--- DATA FOR THIS EXERCISE Enclosed Below ---

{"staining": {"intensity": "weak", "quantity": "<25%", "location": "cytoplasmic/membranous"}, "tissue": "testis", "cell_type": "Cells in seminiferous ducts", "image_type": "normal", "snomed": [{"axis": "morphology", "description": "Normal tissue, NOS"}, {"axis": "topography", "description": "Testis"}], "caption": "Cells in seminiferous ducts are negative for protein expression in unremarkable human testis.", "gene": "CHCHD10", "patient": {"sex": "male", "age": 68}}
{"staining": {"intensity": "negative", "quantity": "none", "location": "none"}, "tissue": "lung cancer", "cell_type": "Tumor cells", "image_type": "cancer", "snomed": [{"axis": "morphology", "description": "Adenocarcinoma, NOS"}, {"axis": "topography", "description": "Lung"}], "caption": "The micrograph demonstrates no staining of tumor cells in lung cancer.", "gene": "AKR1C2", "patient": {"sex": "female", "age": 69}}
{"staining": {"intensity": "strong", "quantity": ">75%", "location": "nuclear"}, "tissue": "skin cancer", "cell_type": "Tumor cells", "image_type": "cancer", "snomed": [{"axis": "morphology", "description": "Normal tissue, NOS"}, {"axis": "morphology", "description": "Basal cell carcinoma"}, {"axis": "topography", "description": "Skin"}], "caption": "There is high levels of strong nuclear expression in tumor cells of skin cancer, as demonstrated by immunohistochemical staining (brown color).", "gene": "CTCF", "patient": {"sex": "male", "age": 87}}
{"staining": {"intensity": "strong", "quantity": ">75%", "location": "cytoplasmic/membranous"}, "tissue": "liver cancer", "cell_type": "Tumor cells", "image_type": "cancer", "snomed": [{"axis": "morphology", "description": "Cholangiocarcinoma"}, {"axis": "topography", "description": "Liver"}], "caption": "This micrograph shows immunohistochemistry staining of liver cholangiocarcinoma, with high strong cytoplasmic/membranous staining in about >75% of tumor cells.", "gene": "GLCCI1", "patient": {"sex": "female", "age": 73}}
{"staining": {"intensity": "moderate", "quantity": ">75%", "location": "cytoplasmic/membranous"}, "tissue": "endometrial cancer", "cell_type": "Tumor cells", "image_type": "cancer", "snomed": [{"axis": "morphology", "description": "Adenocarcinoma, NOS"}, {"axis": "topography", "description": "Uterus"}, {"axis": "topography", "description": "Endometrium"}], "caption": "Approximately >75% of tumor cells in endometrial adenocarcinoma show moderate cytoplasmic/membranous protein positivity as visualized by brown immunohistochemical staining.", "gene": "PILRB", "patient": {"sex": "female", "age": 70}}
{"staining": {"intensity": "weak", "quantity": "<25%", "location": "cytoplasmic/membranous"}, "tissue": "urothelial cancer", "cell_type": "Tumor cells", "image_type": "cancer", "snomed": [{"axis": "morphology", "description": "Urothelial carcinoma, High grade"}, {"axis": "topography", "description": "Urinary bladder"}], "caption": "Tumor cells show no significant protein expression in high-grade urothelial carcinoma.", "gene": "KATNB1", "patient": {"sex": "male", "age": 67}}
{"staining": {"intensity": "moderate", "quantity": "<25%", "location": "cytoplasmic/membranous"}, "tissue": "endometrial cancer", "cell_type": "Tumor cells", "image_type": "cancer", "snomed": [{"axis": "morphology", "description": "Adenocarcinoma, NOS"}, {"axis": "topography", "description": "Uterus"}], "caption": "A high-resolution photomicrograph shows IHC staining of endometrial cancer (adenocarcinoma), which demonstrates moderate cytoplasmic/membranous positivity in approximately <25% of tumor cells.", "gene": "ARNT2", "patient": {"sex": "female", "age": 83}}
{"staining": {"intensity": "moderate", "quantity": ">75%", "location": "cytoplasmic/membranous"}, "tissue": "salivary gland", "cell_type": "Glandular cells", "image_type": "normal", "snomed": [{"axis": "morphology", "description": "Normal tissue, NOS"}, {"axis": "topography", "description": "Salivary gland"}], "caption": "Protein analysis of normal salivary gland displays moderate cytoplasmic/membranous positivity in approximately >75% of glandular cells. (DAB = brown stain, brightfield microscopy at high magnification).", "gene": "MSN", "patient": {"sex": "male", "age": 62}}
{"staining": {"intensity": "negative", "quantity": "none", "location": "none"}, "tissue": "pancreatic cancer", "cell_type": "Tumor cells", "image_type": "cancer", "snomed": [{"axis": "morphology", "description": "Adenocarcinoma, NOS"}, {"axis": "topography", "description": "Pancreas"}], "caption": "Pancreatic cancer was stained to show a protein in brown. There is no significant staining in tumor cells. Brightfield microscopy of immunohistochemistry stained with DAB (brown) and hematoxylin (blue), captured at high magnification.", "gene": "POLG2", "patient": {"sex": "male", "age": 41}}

--- End of Enclosed DATA FOR THIS EXERCISE ---

(WHAT TO DO)
Using the records above, copy each line that contains "Uterus".

(EXERCISE OUTPUT)
{"staining": {"intensity": "moderate", "quantity": ">75%", "location": "cytoplasmic/membranous"}, "tissue": "endometrial cancer", "cell_type": "Tumor cells", "image_type": "cancer", "snomed": [{"axis": "morphology", "description": "Adenocarcinoma, NOS"}, {"axis": "topography", "description": "Uterus"}, {"axis": "topography", "description": "Endometrium"}], "caption": "Approximately >75% of tumor cells in endometrial adenocarcinoma show moderate cytoplasmic/membranous protein positivity as visualized by brown immunohistochemical staining.", "gene": "PILRB", "patient": {"sex": "female", "age": 70}}
{"staining": {"intensity": "moderate", "quantity": "<25%", "location": "cytoplasmic/membranous"}, "tissue": "endometrial cancer", "cell_type": "Tumor cells", "image_type": "cancer", "snomed": [{"axis": "morphology", "description": "Adenocarcinoma, NOS"}, {"axis": "topography", "description": "Uterus"}], "caption": "A high-resolution photomicrograph shows IHC staining of endometrial cancer (adenocarcinoma), which demonstrates moderate cytoplasmic/membranous positivity in approximately <25% of tumor cells.", "gene": "ARNT2", "patient": {"sex": "female", "age": 83}}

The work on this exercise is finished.